C'est dans cette bataille des idées qu'EDITORIAL CORPORATION inscrit son engagement. Nous faisons le choix d'une production intellectuelle qui participe à la formation de la conscience historique des peuples, à la défense de leur souveraineté et à l'émancipation des travailleurs. Nous considérons le livre, la recherche, les arts et la création comme des forces matérielles lorsqu'ils deviennent des instruments d'organisation, de formation politique et de libération. Loin d'être un simple espace de diffusion culturelle, l'édition constitue un terrain de lutte où s'affrontent les visions du monde, les intérêts de classe et les projets de société.
Le centenaire de Fidel Castro Ruz n'appelle donc ni la nostalgie ni la répétition mécanique des expériences du passé. Il invite à reprendre une méthode : analyser les contradictions concrètes de notre époque, organiser les forces populaires, défendre la souveraineté des nations, combattre toutes les formes d'exploitation et faire vivre l'internationalisme entre les peuples qui refusent la domination.

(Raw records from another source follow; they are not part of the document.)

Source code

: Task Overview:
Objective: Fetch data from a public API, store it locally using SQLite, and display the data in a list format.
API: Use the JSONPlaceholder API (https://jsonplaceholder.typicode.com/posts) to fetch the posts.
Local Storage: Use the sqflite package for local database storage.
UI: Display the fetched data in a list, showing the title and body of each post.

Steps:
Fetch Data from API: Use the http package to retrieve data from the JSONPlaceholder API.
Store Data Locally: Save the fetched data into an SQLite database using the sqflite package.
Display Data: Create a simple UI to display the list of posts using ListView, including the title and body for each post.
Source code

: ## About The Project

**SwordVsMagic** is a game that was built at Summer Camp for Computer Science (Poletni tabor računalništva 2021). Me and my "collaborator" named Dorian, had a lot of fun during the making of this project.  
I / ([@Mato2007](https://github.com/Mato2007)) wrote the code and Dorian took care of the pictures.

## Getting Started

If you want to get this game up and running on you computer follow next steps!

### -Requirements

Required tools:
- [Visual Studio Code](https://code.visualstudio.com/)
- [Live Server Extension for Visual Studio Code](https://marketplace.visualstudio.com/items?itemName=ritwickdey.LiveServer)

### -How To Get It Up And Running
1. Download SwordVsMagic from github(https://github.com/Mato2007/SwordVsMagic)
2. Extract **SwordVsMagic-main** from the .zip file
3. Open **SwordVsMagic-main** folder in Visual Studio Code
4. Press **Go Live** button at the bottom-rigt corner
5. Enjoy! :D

Rendre hommage à Fidel Castro, c'est rappeler qu'aucune conquête sociale n'est irréversible, qu'aucune souveraineté n'est définitivement acquise et qu'aucun peuple ne peut déléguer à d'autres la responsabilité de son avenir.
À cent ans de sa naissance, Fidel Castro Ruz appartient désormais au patrimoine révolutionnaire de l'humanité. Son héritage ne réside pas seulement dans l'histoire de Cuba, mais dans cette certitude qu'il lègue aux peuples : tant que les travailleurs, les intellectuels engagés, les créateurs et les nations opprimées uniront leurs forces contre l'exploitation et l'impérialisme, l'Histoire demeurera ouverte à l'émancipation humaine.